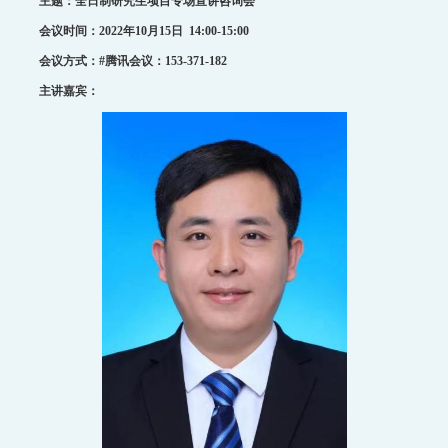
主题：
全日制研究生项目专场宣讲咨询会
招生就业
会议时间：2022
年
10
月
15
日
14:00-15:00
党群工作
会议方式：
#
腾讯会议：
153-371-182
教育培训
主讲嘉宾：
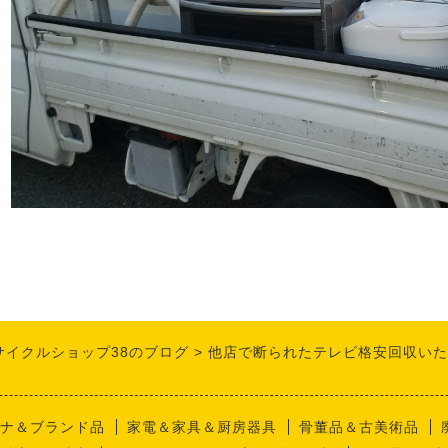
サイクルショップ38のブログ
他店で断られたテレビ格安回収いた
ナ＆ブランド品
家電＆家具＆厨房器具
骨董品＆古美術品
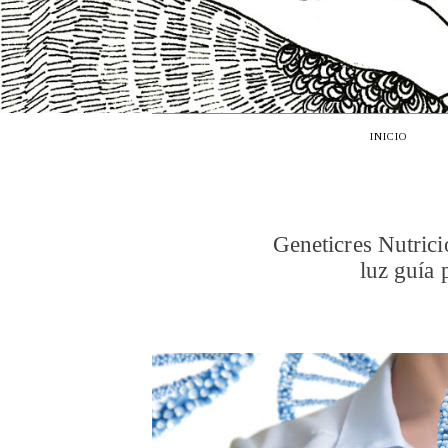
INICIO
Geneticres Nutricio
luz guía 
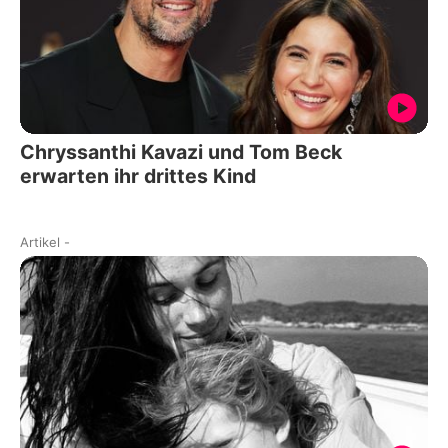
Chryssanthi Kavazi und Tom Beck
erwarten ihr drittes Kind
Artikel
-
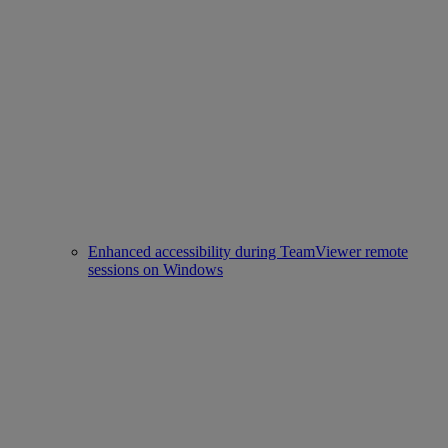
Enhanced accessibility during TeamViewer remote
sessions on Windows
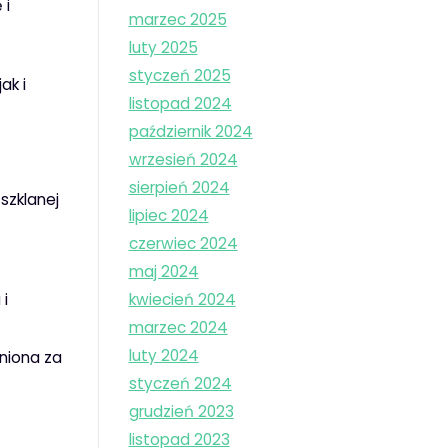
 i
marzec 2025
luty 2025
styczeń 2025
ak i
listopad 2024
październik 2024
wrzesień 2024
sierpień 2024
szklanej
lipiec 2024
czerwiec 2024
maj 2024
kwiecień 2024
 i
marzec 2024
luty 2024
eniona za
styczeń 2024
grudzień 2023
listopad 2023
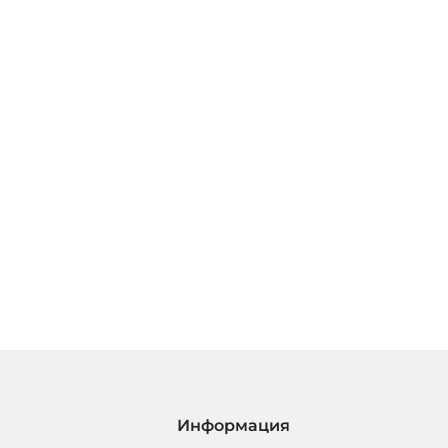
Информация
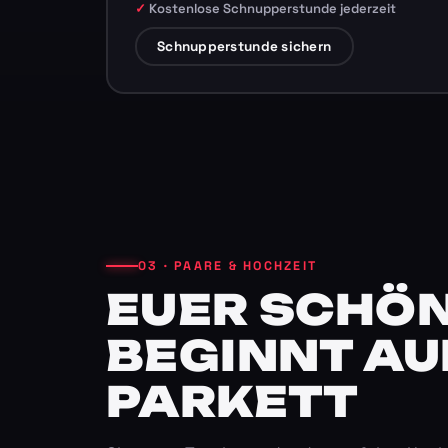
Kostenlose Schnupperstunde jederzeit
Schnupperstunde sichern
03 · PAARE & HOCHZEIT
EUER SCHÖN
BEGINNT AU
PARKETT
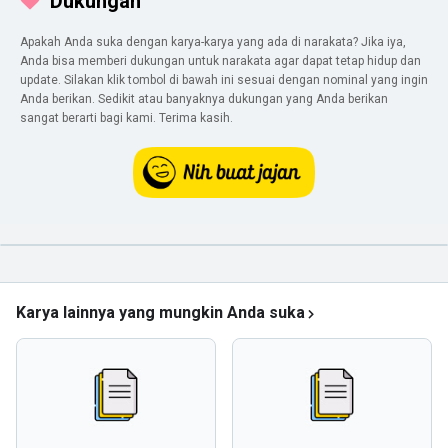
Dukungan
Apakah Anda suka dengan karya-karya yang ada di narakata? Jika iya,
Anda bisa memberi dukungan untuk narakata agar dapat tetap hidup dan
update. Silakan klik tombol di bawah ini sesuai dengan nominal yang ingin
Anda berikan. Sedikit atau banyaknya dukungan yang Anda berikan
sangat berarti bagi kami. Terima kasih.
Karya lainnya yang mungkin Anda suka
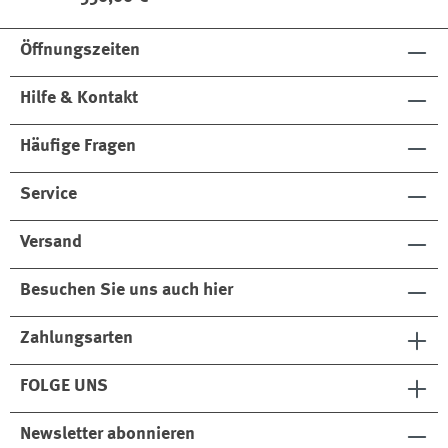
Öffnungszeiten
Hilfe & Kontakt
Häufige Fragen
Service
Versand
Besuchen Sie uns auch hier
Zahlungsarten
FOLGE UNS
Newsletter abonnieren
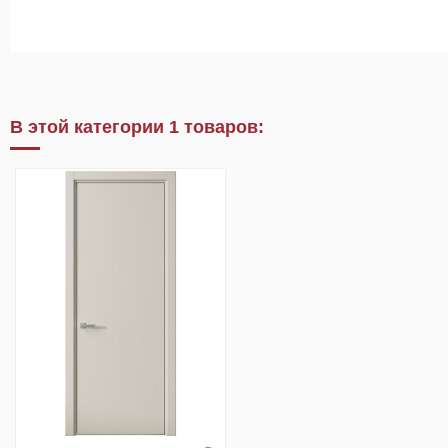
В этой категории 1 товаров:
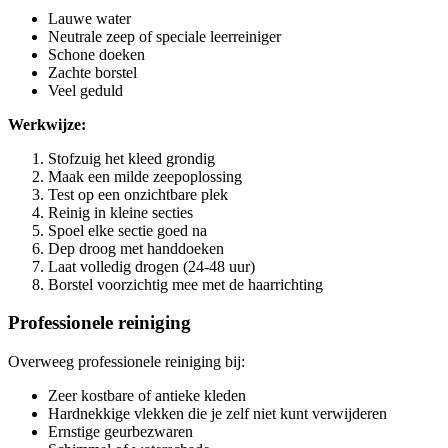
Lauwe water
Neutrale zeep of speciale leerreiniger
Schone doeken
Zachte borstel
Veel geduld
Werkwijze:
Stofzuig het kleed grondig
Maak een milde zeepoplossing
Test op een onzichtbare plek
Reinig in kleine secties
Spoel elke sectie goed na
Dep droog met handdoeken
Laat volledig drogen (24-48 uur)
Borstel voorzichtig mee met de haarrichting
Professionele reiniging
Overweeg professionele reiniging bij:
Zeer kostbare of antieke kleden
Hardnekkige vlekken die je zelf niet kunt verwijderen
Ernstige geurbezwaren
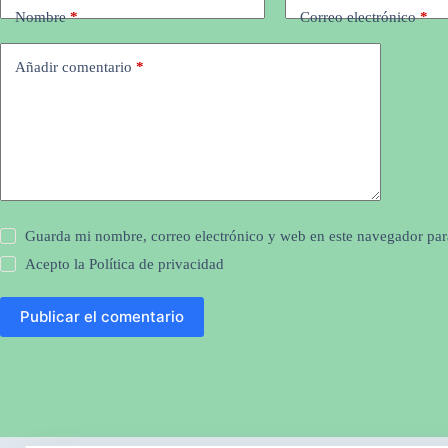
Nombre
*
Correo electrónico
*
Añadir comentario
*
Guarda mi nombre, correo electrónico y web en este navegador par
Acepto la
Política de privacidad
Publicar el comentario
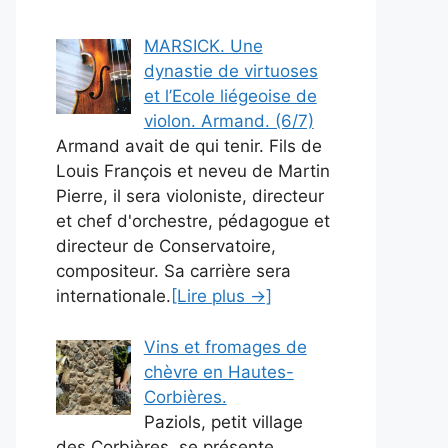
MARSICK. Une
dynastie de virtuoses
et l’Ecole liégeoise de
violon. Armand. (6/7)
Armand avait de qui tenir. Fils de
Louis François et neveu de Martin
Pierre, il sera violoniste, directeur
et chef d'orchestre, pédagogue et
directeur de Conservatoire,
compositeur. Sa carrière sera
internationale.
[Lire plus →]
Vins et fromages de
chèvre en Hautes-
Corbières.
Paziols, petit village
des Corbières, se présente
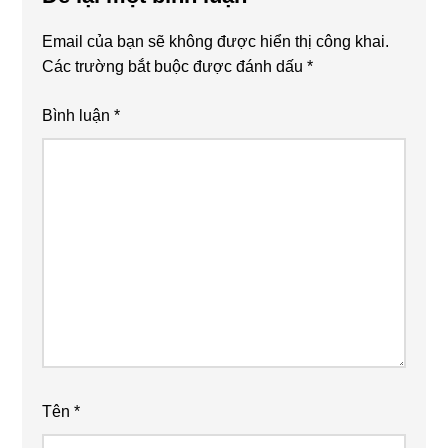
Email của bạn sẽ không được hiển thị công khai.
Các trường bắt buộc được đánh dấu
*
Bình luận
*
Tên
*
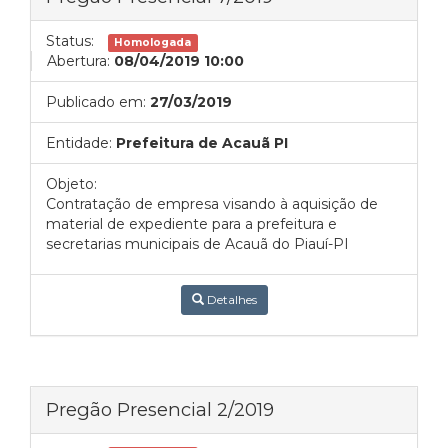
Status:
Homologada
Abertura:
08/04/2019 10:00
Publicado em:
27/03/2019
Entidade:
Prefeitura de Acauã PI
Objeto:
Contratação de empresa visando à aquisição de
material de expediente para a prefeitura e
secretarias municipais de Acauã do Piauí-PI
Detalhes
Pregão Presencial 2/2019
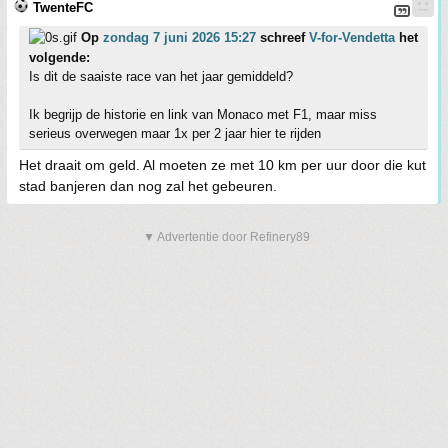
TwenteFC
Op
zondag 7 juni 2026 15:27
schreef
V-for-Vendetta
het
volgende:
Is dit de saaiste race van het jaar gemiddeld?
Ik begrijp de historie en link van Monaco met F1, maar miss
serieus overwegen maar 1x per 2 jaar hier te rijden
Het draait om geld. Al moeten ze met 10 km per uur door die kut
stad banjeren dan nog zal het gebeuren.
▼ Advertentie door Refinery89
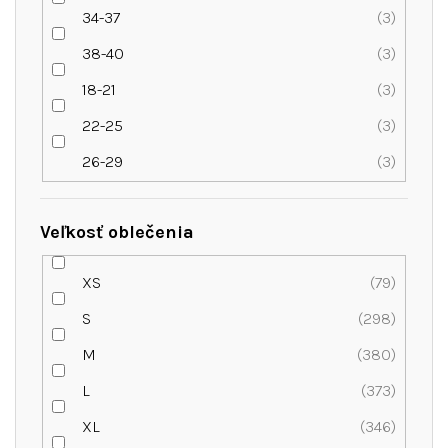
34-37
3
38-40
3
18-21
3
22-25
3
26-29
3
Veľkosť oblečenia
XS
79
S
298
M
380
L
373
XL
346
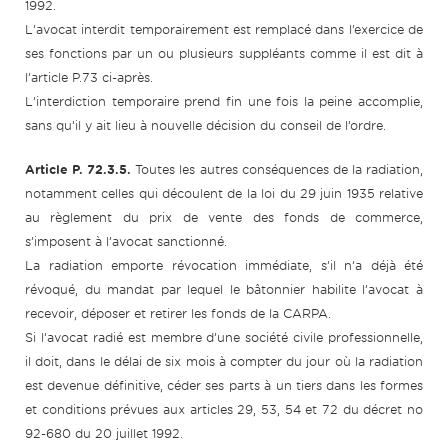
1992.
L’avocat interdit temporairement est remplacé dans l’exercice de
ses fonctions par un ou plusieurs suppléants comme il est dit à
l’article P.73 ci-après.
L’interdiction temporaire prend fin une fois la peine accomplie,
sans qu’il y ait lieu à nouvelle décision du conseil de l’ordre.
Article P. 72.3.5.
Toutes les autres conséquences de la radiation,
notamment celles qui découlent de la loi du 29 juin 1935 relative
au règlement du prix de vente des fonds de commerce,
s’imposent à l’avocat sanctionné.
La radiation emporte révocation immédiate, s’il n’a déjà été
révoqué, du mandat par lequel le bâtonnier habilite l’avocat à
recevoir, déposer et retirer les fonds de la CARPA.
Si l’avocat radié est membre d’une société civile professionnelle,
il doit, dans le délai de six mois à compter du jour où la radiation
est devenue définitive, céder ses parts à un tiers dans les formes
et conditions prévues aux articles 29, 53, 54 et 72 du décret no
92-680 du 20 juillet 1992.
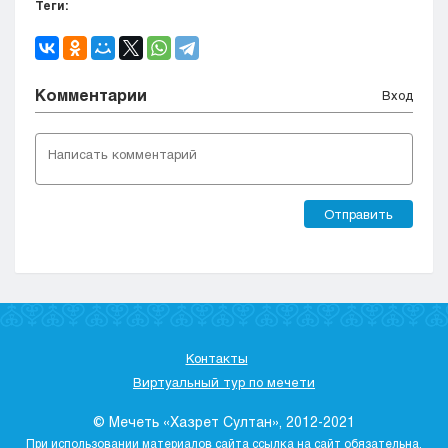
Теги:
Комментарии
Вход
Отправить
Контакты
Виртуальный тур по мечети
© Мечеть «Хазрет Султан», 2012-2021
При использовании материалов сайта ссылка на сайт обязательна.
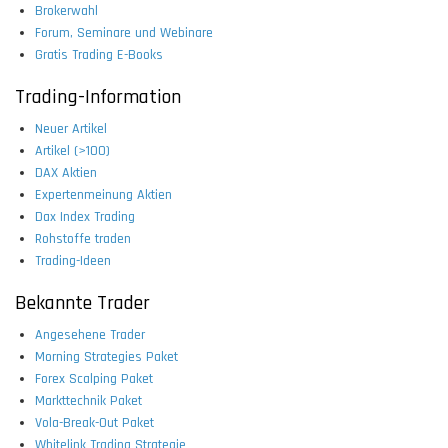
Brokerwahl
Forum, Seminare und Webinare
Gratis Trading E-Books
Trading-Information
Neuer Artikel
Artikel (>100)
DAX Aktien
Expertenmeinung Aktien
Dax Index Trading
Rohstoffe traden
Trading-Ideen
Bekannte Trader
Angesehene Trader
Morning Strategies Paket
Forex Scalping Paket
Markttechnik Paket
Vola-Break-Out Paket
Whitelink Trading Strategie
---+---
WHAT YOU ARE ASKED TO DO
The entries above need to be output again in full, exactly, and without pictures.

FINISHED TASK
主题：
全日制研究生项目专场宣讲咨询会
招生就业
会议时间：2022
年
10
月
15
日
14:00-15:00
党群工作
会议方式：
#
腾讯会议：
153-371-182
教育培训
主讲嘉宾：
サイクルショップ38のブログ
他店で断られたテレビ格安回収いた
ナ＆ブランド品
家電＆家具＆厨房器具
骨董品＆古美術品
INICIO
Geneticres Nutricio
luz guía 
Chryssanthi Kavazi und Tom Beck
erwarten ihr drittes Kind
Artikel
-
Enhanced accessibility during TeamViewer remote
sessions on Windows
 i
marzec 2025
luty 2025
styczeń 2025
ak i
listopad 2024
październik 2024
wrzesień 2024
sierpień 2024
szklanej
lipiec 2024
czerwiec 2024
maj 2024
kwiecień 2024
 i
marzec 2024
luty 2024
eniona za
styczeń 2024
grudzień 2023
listopad 2023
Информация
Kostenlose Schnupperstunde jederzeit
Schnupperstunde sichern
03 · PAARE & HOCHZEIT
EUER SCHÖN
BEGINNT AU
PARKETT
Dukungan
Apakah Anda suka dengan karya-karya yang ada di narakata? Jika iya,
Anda bisa memberi dukungan untuk narakata agar dapat tetap hidup dan
update. Silakan klik tombol di bawah ini sesuai dengan nominal yang ingin
Anda berikan. Sedikit atau banyaknya dukungan yang Anda berikan
sangat berarti bagi kami. Terima kasih.
Karya lainnya yang mungkin Anda suka
Öffnungszeiten
Hilfe & Kontakt
Häufige Fragen
Service
Versand
Besuchen Sie uns auch hier
Zahlungsarten
FOLGE UNS
Newsletter abonnieren
В этой категории 1 товаров:
Lauwe water
Neutrale zeep of speciale leerreiniger
Schone doeken
Zachte borstel
Veel geduld
Werkwijze:
Stofzuig het kleed grondig
Maak een milde zeepoplossing
Test op een onzichtbare plek
Reinig in kleine secties
Spoel elke sectie goed na
Dep droog met handdoeken
Laat volledig drogen (24-48 uur)
Borstel voorzichtig mee met de haarrichting
Professionele reiniging
Overweeg professionele reiniging bij:
Zeer kostbare of antieke kleden
Hardnekkige vlekken die je zelf niet kunt verwijderen
Ernstige geurbezwaren
Nombre
*
Correo electrónico
*
Añadir comentario
*
Guarda mi nombre, correo electrónico y web en este navegador par
Acepto la
Política de privacidad
Publicar el comentario
MARSICK. Une
dynastie de virtuoses
et l’Ecole liégeoise de
violon. Armand. (6/7)
Armand avait de qui tenir. Fils de
Louis François et neveu de Martin
Pierre, il sera violoniste, directeur
et chef d'orchestre, pédagogue et
directeur de Conservatoire,
compositeur. Sa carrière sera
internationale.
[Lire plus →]
Vins et fromages de
chèvre en Hautes-
Corbières.
Paziols, petit village
des Corbières, se présente
Email của bạn sẽ không được hiển thị công khai.
Các trường bắt buộc được đánh dấu
*
Bình luận
*
Tên
*
Status:
Homologada
Abertura:
08/04/2019 10:00
Publicado em:
27/03/2019
Entidade:
Prefeitura de Acauã PI
Objeto:
Contratação de empresa visando à aquisição de
material de expediente para a prefeitura e
secretarias municipais de Acauã do Piauí-PI
Detalhes
Pregão Presencial 2/2019
TwenteFC
Op
zondag 7 juni 2026 15:27
schreef
V-for-Vendetta
het
volgende:
Is dit de saaiste race van het jaar gemiddeld?
Ik begrijp de historie en link van Monaco met F1, maar miss
serieus overwegen maar 1x per 2 jaar hier te rijden
Het draait om geld. Al moeten ze met 10 km per uur door die kut
stad banjeren dan nog zal het gebeuren.
▼ Advertentie door Refinery89
34-37
3
38-40
3
18-21
3
22-25
3
26-29
3
Veľkosť oblečenia
XS
79
S
298
M
380
L
373
XL
346
1992.
L’avocat interdit temporairement est remplacé dans l’exercice de
ses fonctions par un ou plusieurs suppléants comme il est dit à
l’article P.73 ci-après.
L’interdiction temporaire prend fin une fois la peine accomplie,
sans qu’il y ait lieu à nouvelle décision du conseil de l’ordre.
Article P. 72.3.5.
Toutes les autres conséquences de la radiation,
notamment celles qui découlent de la loi du 29 juin 1935 relative
au règlement du prix de vente des fonds de commerce,
s’imposent à l’avocat sanctionné.
La radiation emporte révocation immédiate, s’il n’a déjà été
révoqué, du mandat par lequel le bâtonnier habilite l’avocat à
recevoir, déposer et retirer les fonds de la CARPA.
Si l’avocat radié est membre d’une société civile professionnelle,
il doit, dans le délai de six mois à compter du jour où la radiation
est devenue définitive, céder ses parts à un tiers dans les formes
et conditions prévues aux articles 29, 53, 54 et 72 du décret no
92-680 du 20 juillet 1992.
Теги:
Комментарии
Вход
Отправить
Контакты
Виртуальный тур по мечети
© Мечеть «Хазрет Султан», 2012-2021
При использовании материалов сайта ссылка на сайт обязательна.
Brokerwahl
Forum, Seminare und Webinare
Gratis Trading E-Books
Trading-Information
Neuer Artikel
Artikel (>100)
DAX Aktien
Expertenmeinung Aktien
Dax Index Trading
Rohstoffe traden
Trading-Ideen
Bekannte Trader
Angesehene Trader
Morning Strategies Paket
Forex Scalping Paket
Markttechnik Paket
Vola-Break-Out Paket
Whitelink Trading Strategie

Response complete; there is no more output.